Elasticsearch aggregations are a powerful and flexible feature that enable you to summarize and retrieve complex insights about your data. You can summarize complex things like the number of web requests per day on a busy website, broken down by geography and browser type. If you use the same data set to try to calculate something as simple as a single number for the average duration of visitor web sessions, however, you can quickly run out of memory.

Why does this occur? A web session duration is an example of a behavioral attribute not held on any one log record; it has to be derived by finding the first and last records for each session in our weblogs. This derivation requires some complex query expressions and a lot of memory to connect all the data points. If you have an ongoing background process that fuses related events from one index into entity-centric summaries in another index, you get a more useful, joined-up picture. This new index is sometimes referred to as a data frame.

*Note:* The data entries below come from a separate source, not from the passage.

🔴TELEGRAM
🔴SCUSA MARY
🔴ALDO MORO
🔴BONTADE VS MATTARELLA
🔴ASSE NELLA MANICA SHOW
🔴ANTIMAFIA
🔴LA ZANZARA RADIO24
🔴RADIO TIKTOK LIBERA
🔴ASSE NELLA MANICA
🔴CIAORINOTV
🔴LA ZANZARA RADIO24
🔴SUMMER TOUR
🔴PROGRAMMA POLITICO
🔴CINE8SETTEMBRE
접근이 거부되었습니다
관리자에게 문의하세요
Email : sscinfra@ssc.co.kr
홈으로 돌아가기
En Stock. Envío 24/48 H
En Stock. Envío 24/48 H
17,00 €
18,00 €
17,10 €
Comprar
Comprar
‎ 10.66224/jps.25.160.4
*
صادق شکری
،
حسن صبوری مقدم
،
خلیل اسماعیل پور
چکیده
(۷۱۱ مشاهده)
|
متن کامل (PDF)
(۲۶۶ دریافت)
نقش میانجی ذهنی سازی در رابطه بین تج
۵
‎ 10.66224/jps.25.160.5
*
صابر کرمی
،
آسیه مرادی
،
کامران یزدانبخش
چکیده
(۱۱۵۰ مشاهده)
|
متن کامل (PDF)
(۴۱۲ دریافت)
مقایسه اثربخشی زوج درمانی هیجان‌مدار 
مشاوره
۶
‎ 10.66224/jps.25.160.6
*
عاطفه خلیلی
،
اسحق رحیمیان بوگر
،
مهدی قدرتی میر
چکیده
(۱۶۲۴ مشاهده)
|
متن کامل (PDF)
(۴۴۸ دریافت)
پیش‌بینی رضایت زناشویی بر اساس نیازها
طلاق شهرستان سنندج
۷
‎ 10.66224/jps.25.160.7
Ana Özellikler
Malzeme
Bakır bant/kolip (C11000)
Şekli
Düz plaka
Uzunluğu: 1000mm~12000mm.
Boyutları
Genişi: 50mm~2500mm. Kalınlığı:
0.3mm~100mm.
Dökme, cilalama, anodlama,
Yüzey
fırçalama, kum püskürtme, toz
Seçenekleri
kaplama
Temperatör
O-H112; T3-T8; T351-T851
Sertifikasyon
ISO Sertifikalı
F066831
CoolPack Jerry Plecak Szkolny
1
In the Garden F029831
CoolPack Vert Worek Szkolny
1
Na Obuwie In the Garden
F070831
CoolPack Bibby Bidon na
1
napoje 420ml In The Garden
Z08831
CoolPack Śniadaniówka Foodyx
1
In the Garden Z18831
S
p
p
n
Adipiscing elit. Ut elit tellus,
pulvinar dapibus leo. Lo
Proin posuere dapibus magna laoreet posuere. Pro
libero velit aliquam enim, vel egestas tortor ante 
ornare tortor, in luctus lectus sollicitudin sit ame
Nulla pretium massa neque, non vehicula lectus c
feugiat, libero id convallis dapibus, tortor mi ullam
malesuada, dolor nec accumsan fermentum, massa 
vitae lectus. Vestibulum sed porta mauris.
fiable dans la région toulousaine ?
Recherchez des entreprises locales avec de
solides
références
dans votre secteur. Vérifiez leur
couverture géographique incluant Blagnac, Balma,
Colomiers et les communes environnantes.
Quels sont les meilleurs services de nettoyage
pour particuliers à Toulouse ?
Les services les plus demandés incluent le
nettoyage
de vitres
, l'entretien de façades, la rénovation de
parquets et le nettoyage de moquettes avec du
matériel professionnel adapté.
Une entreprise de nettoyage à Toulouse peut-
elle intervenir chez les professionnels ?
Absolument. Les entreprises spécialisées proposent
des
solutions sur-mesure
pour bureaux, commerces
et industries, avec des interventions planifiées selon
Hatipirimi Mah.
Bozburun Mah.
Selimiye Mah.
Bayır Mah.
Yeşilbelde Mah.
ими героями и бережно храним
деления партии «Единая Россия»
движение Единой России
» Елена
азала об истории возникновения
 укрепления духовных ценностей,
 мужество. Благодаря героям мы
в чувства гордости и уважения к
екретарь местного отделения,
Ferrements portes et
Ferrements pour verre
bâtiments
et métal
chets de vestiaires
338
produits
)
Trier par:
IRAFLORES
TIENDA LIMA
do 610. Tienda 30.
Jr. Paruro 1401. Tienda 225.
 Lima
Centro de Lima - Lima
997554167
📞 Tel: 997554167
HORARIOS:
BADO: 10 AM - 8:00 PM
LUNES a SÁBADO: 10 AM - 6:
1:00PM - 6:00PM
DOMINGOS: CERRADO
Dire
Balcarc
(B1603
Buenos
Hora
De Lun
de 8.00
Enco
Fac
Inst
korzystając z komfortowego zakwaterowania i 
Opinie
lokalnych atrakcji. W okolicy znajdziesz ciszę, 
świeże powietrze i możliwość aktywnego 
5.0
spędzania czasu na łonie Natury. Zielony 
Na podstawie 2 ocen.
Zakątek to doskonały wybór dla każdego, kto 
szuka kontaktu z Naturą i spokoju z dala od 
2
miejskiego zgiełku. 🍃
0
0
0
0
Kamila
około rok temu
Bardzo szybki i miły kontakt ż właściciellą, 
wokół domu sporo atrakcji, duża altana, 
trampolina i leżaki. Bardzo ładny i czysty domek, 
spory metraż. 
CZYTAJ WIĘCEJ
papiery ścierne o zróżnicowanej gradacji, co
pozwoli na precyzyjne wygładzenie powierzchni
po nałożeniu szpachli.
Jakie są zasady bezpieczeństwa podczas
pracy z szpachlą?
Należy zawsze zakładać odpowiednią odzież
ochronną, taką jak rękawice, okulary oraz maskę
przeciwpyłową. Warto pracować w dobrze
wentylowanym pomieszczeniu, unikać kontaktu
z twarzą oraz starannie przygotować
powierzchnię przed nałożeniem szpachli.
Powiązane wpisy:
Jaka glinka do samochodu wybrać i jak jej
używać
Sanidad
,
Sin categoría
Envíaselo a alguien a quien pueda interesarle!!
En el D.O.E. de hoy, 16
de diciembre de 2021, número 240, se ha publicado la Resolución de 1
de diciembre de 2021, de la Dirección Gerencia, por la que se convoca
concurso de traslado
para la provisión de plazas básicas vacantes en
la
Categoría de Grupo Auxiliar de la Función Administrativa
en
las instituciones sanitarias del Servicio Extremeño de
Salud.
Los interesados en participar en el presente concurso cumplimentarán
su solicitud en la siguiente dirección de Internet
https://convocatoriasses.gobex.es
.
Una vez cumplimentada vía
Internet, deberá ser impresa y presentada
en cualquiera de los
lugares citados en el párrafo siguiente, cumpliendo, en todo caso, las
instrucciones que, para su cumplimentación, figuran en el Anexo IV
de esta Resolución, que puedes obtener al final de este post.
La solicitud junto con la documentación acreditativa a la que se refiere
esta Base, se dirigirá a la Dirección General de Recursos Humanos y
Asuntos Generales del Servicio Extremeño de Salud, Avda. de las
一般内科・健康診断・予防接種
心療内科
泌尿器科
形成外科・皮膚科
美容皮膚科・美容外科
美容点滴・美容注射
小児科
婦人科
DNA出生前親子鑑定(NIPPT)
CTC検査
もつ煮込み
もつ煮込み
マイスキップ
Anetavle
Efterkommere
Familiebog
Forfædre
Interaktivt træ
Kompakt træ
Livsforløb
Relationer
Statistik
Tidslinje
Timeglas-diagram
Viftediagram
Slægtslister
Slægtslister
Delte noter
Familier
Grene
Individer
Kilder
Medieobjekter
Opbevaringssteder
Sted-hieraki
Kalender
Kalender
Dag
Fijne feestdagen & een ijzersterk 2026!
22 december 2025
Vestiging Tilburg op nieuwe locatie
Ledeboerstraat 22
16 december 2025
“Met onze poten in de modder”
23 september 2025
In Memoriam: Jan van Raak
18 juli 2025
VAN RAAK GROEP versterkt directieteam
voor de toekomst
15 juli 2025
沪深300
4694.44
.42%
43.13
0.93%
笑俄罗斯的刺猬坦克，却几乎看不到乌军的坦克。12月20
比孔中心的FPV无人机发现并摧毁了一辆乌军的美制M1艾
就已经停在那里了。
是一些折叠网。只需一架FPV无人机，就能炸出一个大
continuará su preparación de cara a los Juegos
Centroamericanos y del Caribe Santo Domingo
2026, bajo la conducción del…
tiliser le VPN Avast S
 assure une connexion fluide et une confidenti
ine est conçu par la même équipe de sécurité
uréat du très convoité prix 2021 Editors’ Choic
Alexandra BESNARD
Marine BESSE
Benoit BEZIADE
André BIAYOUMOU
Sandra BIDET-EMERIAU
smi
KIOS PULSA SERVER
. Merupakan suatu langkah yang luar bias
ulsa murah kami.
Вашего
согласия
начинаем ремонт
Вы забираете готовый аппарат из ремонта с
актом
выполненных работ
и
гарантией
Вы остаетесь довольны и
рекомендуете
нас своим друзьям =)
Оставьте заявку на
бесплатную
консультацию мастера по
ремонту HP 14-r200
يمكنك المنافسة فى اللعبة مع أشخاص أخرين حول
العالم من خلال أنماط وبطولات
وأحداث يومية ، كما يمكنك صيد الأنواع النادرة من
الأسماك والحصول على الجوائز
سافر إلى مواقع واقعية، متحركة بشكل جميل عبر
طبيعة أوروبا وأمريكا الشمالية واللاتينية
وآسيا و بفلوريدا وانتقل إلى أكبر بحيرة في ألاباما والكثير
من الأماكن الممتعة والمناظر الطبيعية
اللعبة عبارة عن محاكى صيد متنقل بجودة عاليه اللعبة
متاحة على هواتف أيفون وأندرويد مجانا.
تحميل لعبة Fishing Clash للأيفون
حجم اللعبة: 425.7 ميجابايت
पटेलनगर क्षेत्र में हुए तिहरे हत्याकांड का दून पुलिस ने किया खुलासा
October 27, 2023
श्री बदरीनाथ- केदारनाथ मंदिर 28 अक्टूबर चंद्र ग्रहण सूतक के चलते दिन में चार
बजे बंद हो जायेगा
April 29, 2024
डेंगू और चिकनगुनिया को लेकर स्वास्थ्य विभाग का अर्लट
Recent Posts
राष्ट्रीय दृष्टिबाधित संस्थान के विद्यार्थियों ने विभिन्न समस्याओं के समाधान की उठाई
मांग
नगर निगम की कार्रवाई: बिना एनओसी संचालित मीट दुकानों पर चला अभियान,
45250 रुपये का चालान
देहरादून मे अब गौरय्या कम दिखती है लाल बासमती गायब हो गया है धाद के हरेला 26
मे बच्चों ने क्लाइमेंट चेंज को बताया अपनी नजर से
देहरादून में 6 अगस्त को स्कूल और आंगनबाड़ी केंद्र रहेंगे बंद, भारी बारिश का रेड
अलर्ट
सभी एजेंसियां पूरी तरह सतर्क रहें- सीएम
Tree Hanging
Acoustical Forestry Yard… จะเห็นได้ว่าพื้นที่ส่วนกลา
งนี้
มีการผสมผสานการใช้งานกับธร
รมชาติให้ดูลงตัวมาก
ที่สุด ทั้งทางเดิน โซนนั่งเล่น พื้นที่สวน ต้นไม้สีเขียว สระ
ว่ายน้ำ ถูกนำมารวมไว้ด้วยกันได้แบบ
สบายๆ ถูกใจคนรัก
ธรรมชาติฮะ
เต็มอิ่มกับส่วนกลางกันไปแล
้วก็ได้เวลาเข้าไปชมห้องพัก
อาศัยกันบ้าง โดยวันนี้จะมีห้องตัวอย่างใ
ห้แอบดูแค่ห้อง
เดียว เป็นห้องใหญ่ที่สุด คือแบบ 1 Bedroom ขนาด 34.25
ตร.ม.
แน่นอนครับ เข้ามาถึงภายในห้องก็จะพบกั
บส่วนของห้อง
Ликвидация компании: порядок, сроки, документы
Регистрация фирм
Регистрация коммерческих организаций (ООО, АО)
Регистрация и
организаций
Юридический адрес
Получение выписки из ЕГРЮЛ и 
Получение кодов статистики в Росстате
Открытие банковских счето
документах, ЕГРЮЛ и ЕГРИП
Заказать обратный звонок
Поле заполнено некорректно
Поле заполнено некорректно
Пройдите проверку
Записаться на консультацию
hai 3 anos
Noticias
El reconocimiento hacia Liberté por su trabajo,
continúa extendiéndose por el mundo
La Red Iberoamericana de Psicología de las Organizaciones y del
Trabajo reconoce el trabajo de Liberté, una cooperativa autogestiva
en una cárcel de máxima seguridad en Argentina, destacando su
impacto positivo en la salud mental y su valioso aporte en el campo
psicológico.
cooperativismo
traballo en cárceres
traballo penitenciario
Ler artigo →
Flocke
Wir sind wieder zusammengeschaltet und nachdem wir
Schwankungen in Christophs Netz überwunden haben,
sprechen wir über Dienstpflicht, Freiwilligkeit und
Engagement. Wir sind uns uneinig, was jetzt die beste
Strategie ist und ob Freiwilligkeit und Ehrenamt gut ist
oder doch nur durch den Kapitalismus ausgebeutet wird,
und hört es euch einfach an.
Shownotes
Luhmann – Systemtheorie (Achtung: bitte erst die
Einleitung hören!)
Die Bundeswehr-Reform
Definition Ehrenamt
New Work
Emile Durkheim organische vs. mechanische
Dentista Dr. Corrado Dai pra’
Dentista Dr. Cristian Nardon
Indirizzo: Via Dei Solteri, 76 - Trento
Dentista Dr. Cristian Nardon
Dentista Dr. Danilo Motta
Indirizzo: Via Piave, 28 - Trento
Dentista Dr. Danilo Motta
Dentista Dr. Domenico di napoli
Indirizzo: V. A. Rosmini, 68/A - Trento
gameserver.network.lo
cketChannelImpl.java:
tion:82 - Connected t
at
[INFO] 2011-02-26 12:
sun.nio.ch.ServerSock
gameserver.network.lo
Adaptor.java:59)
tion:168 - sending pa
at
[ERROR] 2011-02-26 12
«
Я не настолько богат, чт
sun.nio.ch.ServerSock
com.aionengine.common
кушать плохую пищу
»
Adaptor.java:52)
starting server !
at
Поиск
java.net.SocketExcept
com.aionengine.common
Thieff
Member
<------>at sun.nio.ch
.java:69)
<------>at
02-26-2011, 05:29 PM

You might want to consider using transforms instead of aggregations when:

  • You need a complete feature index rather than a top-N set of items.

    In machine learning, you often need a complete set of behavioral features rather just the top-N. For example, if you are predicting customer churn, you might look at features such as the number of website visits in the last week, the total number of sales, or the number of emails sent. The Elastic Stack machine learning features create models based on this multi-dimensional feature space, so they benefit from the full feature indices that are created by transforms.

    This scenario also applies when you are trying to search across the results of an aggregation or multiple aggregations. Aggregation results can be ordered or filtered, but there are limitations to ordering and filtering by bucket selector is constrained by the maximum number of buckets returned. If you want to search all aggregation results, you need to create the complete data frame. If you need to sort or filter the aggregation results by multiple fields, transforms are particularly useful.

  • You need to sort aggregation results by a pipeline aggregation.

    Pipeline aggregations cannot be used for sorting. Technically, this is because pipeline aggregations are run during the reduce phase after all other aggregations have already completed. If you create a transform, you can effectively perform multiple passes over the data.

  • You want to create summary tables to optimize queries.

    For example, if you have a high level dashboard that is accessed by a large number of users and it uses a complex aggregation over a large dataset, it may be more efficient to create a transform to cache results. Thus, each user doesn’t need to run the aggregation query.